Beaucoup de termes se retrouvent associés au travail des mortiers de terre. Tous parlent finalement du même matériau constitué par une pâte ou une boue réalisée avec de la terre crue, éventuellement dégraissée au sable, éventuellement fibrée de foin ou de paille, utilisée comme mortier, appliqué comme enduit, en remplissage d'une ossature ou modelée sous forme de briques crues. Le monde antique sur le pourtour de la Méditerranée connaissait l'emploi de l'argile sous toutes ses formes. La Grèce connaissait un appareillage de maçonnerie réalisé à l'argile, similaire à l'Opus caementicium romain, appelé emplekton. Vitruve recommande l'usage de paille comme dégraissant à l'argile laquelle était tordue (du latin torquere) pour être brisée, fragmentée d'où est issu le nom de « torchis »[14]. Les Romains connaissaient les techniques de torchis (au sens récent du terme, cette fois), de pisé (présent partout dans les pays bordant la Méditerranée) et les briques de terre crue. En Mésopotamie les briques de terre crue seront employées dans la construction des ziggurat, pour la Grèce antique, les murs de fortification de la ville sicilienne de Gela sont une référence. Lorsque les murs sont exposés à l'humidité, on préféra bien entendu les briques de terre cuite, déjà connues des Mésopotamiens.

  • L'adobe, terme qui a fait son chemin en français de manière relativement récente comprend, des murs maçonnés en terre ou constitués de briques de terre crue. Le terme descendrait du Moyen égyptien et signifierait brique de terre. La tradition se trouve en Orient (Arg-é Bam en Iran par exemple), dans le Nord de l'Afrique, en Espagne et par voie de colonisation aussi en Amérique latine où elle était connue depuis bien avant la colonisation[réf. nécessaire]. Au Pérou, quelques exemples remarquables de l'usage de l'adobe sont à trouver à Huaca del Sol, Chan Chan, Tambo Colorado. Au Mexique, en Colombie, Équateur, Pérou, Bolivie, et Argentine et dans le Sud et le Nord du Chili, les maisons en adobe sont encore le patrimoine de beaucoup de familles pauvres, qui conservent cette tradition depuis des temps immémoriaux. Actuellement diverses universités du Chili, organismes d'État, et bureaux privés étudient une façon de rénover l'adobe et lui donner aussi des propriétés sismo-résistantes afin de maintenir l'identité culturelle du pays[réf. nécessaire].
  • Le banco est le matériau de prédilection de l'Afrique de l'Ouest. La Grande mosquée de Djenné est le plus grand ouvrage réalisé en banco.
  • Le batifodage consistait en des plafonds que l'on faisait avec la terre grasse et la bourre bien mêlées[15], mélange que l'on appelait aussi mortier de bourre[16].
  • La bauge est un mortier composé de terre franche ou d'argile, de paille hachée ou de foin, ou même de l'un et de l'autre, servant à faire l'aire sur les planchers, ou le hourdage (remplissage) entre les poteaux des cloisons[15].
  • Le béton de terre est le terme moderne qui raccroche tous ces matériaux à la famille de bétons.
  • Le bousillage était une espèce de mortier fait de terre détrempée, et corroyée avec de l'eau.
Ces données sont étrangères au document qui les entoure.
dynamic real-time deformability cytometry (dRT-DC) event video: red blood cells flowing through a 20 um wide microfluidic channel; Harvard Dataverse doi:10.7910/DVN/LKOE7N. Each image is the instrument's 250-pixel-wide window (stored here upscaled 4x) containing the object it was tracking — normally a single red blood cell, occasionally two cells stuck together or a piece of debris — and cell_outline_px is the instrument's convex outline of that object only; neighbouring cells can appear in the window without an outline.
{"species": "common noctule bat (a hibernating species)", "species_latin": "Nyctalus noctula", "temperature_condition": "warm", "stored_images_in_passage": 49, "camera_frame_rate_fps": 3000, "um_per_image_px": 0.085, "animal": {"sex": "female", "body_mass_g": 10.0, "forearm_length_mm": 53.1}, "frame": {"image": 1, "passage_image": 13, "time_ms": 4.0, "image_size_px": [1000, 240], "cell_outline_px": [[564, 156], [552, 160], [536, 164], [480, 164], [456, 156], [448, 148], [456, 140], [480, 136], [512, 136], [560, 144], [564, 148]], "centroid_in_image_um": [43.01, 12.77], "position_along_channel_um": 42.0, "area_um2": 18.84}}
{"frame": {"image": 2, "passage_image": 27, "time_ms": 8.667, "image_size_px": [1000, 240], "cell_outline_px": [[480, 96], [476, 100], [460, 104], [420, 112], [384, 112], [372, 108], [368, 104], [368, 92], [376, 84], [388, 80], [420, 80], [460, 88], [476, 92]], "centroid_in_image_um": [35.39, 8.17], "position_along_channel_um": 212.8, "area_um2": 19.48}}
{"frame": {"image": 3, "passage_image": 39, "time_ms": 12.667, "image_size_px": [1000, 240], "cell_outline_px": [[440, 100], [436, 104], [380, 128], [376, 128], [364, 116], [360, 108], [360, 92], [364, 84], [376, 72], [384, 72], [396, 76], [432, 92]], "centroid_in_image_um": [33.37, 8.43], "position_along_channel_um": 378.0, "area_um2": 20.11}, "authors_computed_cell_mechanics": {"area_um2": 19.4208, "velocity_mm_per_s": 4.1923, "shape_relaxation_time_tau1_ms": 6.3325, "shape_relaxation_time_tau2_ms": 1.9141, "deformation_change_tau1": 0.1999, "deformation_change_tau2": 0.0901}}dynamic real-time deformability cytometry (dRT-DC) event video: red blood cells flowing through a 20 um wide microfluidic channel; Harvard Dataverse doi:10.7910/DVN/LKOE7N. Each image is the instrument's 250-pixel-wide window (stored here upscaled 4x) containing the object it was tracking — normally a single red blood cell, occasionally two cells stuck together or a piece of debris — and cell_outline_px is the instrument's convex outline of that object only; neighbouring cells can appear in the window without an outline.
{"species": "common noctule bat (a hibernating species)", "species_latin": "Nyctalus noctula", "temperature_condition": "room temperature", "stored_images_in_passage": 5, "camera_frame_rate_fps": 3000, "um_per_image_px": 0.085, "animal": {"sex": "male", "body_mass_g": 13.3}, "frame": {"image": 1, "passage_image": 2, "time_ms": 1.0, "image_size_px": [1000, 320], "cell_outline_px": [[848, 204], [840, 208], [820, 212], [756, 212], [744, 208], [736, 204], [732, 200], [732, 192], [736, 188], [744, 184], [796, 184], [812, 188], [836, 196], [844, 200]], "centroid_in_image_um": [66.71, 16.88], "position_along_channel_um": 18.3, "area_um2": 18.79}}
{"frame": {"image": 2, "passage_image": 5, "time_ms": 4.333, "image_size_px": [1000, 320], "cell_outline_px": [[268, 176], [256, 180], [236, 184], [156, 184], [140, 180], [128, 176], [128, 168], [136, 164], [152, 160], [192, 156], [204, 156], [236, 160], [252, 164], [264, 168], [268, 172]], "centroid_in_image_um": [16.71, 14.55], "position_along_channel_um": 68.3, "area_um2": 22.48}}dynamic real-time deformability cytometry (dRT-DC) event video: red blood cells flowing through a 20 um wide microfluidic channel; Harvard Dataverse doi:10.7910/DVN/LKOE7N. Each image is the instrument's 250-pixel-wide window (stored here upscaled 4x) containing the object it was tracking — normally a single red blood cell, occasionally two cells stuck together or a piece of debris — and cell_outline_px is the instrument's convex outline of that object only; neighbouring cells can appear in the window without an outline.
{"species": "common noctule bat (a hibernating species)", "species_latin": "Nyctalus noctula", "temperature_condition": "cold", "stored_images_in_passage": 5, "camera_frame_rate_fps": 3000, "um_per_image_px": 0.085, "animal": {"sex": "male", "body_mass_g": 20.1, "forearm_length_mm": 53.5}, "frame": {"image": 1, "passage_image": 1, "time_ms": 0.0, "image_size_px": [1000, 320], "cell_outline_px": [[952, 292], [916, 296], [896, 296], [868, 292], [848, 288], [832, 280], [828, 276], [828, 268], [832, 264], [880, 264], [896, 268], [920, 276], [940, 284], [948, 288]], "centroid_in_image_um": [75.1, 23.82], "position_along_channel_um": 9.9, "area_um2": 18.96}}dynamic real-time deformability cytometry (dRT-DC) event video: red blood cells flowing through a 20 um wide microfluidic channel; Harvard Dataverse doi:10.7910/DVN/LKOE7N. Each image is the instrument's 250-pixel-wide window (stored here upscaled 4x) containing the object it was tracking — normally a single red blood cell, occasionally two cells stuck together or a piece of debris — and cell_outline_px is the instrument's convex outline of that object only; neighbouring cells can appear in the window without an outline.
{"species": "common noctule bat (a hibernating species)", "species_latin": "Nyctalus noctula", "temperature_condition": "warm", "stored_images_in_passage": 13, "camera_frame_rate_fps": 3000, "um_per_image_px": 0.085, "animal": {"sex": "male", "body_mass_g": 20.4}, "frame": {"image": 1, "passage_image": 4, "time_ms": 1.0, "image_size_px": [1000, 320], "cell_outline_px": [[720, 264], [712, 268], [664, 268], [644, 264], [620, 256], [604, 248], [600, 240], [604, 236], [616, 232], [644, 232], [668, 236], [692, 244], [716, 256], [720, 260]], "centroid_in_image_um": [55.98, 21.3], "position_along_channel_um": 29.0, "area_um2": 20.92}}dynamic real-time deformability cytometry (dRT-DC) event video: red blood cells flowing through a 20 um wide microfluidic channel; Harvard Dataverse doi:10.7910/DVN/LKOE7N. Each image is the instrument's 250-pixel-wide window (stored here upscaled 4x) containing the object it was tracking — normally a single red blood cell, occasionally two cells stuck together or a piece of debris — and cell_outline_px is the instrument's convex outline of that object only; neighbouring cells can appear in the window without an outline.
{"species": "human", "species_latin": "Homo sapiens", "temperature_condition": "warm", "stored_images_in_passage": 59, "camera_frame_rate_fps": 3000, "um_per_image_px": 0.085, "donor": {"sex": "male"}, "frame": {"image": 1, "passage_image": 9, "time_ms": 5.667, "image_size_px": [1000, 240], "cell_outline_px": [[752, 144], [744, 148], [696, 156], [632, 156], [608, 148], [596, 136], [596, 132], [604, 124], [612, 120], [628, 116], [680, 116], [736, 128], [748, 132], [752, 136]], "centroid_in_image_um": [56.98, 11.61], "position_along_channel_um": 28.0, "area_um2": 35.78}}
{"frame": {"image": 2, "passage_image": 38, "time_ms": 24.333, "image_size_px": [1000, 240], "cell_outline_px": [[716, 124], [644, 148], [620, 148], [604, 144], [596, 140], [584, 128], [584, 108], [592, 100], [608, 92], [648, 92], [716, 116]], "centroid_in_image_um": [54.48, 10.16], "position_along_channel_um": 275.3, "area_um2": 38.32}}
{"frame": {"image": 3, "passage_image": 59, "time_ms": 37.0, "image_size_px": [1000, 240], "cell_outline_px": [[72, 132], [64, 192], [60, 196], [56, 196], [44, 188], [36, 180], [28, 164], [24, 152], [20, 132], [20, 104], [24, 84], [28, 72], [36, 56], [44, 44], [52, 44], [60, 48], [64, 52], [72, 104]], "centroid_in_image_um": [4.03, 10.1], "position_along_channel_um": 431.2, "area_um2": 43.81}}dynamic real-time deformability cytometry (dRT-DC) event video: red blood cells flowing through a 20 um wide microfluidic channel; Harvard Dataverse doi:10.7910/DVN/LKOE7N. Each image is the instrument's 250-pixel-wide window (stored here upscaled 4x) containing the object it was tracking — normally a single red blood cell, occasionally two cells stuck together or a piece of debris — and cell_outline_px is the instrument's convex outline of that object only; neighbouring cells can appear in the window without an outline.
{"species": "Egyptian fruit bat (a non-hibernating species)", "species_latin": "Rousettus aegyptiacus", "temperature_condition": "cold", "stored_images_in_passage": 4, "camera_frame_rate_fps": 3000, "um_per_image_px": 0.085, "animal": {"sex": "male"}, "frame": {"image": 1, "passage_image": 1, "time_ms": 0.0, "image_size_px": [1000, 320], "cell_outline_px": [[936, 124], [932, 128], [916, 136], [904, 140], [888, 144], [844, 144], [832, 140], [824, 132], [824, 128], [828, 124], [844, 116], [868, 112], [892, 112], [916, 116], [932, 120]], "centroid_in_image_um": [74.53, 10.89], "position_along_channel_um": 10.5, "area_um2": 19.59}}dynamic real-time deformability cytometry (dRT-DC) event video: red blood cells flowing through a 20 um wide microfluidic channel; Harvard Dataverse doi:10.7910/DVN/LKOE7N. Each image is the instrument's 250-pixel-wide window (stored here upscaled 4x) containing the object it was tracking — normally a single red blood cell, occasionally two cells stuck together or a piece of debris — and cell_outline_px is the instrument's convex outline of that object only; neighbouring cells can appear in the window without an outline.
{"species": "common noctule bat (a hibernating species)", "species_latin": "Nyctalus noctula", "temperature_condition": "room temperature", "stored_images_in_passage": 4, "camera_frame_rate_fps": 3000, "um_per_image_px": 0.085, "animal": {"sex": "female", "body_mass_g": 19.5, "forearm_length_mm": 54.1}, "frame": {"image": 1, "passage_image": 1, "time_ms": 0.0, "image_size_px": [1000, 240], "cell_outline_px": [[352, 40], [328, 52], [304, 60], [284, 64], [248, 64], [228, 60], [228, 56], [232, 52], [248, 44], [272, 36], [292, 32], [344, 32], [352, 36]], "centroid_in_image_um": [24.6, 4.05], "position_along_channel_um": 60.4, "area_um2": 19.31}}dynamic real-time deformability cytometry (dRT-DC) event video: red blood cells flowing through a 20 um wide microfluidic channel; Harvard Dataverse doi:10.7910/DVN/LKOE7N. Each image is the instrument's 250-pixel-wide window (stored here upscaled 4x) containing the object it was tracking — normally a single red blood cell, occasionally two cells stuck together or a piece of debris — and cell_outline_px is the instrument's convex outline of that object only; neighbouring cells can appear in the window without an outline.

Le meilleur se faisait de paille hachée et corroyée avec la terre. Ce mortier se nommait le plus souvent bauge[17]. Le terme s'est transmis à l'époque de la Nouvelle-France, au Canada, en Acadie) et en Louisiane française, où il fait désormais partie du patrimoine culturel de l'Amérique du Nord[18].
  • On appelle glaise, une terre grasse qui, étant pétrie, servait à retenir l'eau dans les bassins, réservoirs et fosses d'aisances[19].
  • On appelle pisé, une technique de maçonnerie dans laquelle un mortier de terre est battu au pisoir, entre deux banches.
  • On appelle torchis une terre grasse ou franche, détrempée avec de l'eau et mêlée de foin ou de paille coupée, dont on se servait pour faire des murs de clôture ou pour hourder des pans de bois, des cloisons, et faire les planchers : on le nomme aussi bauge[20].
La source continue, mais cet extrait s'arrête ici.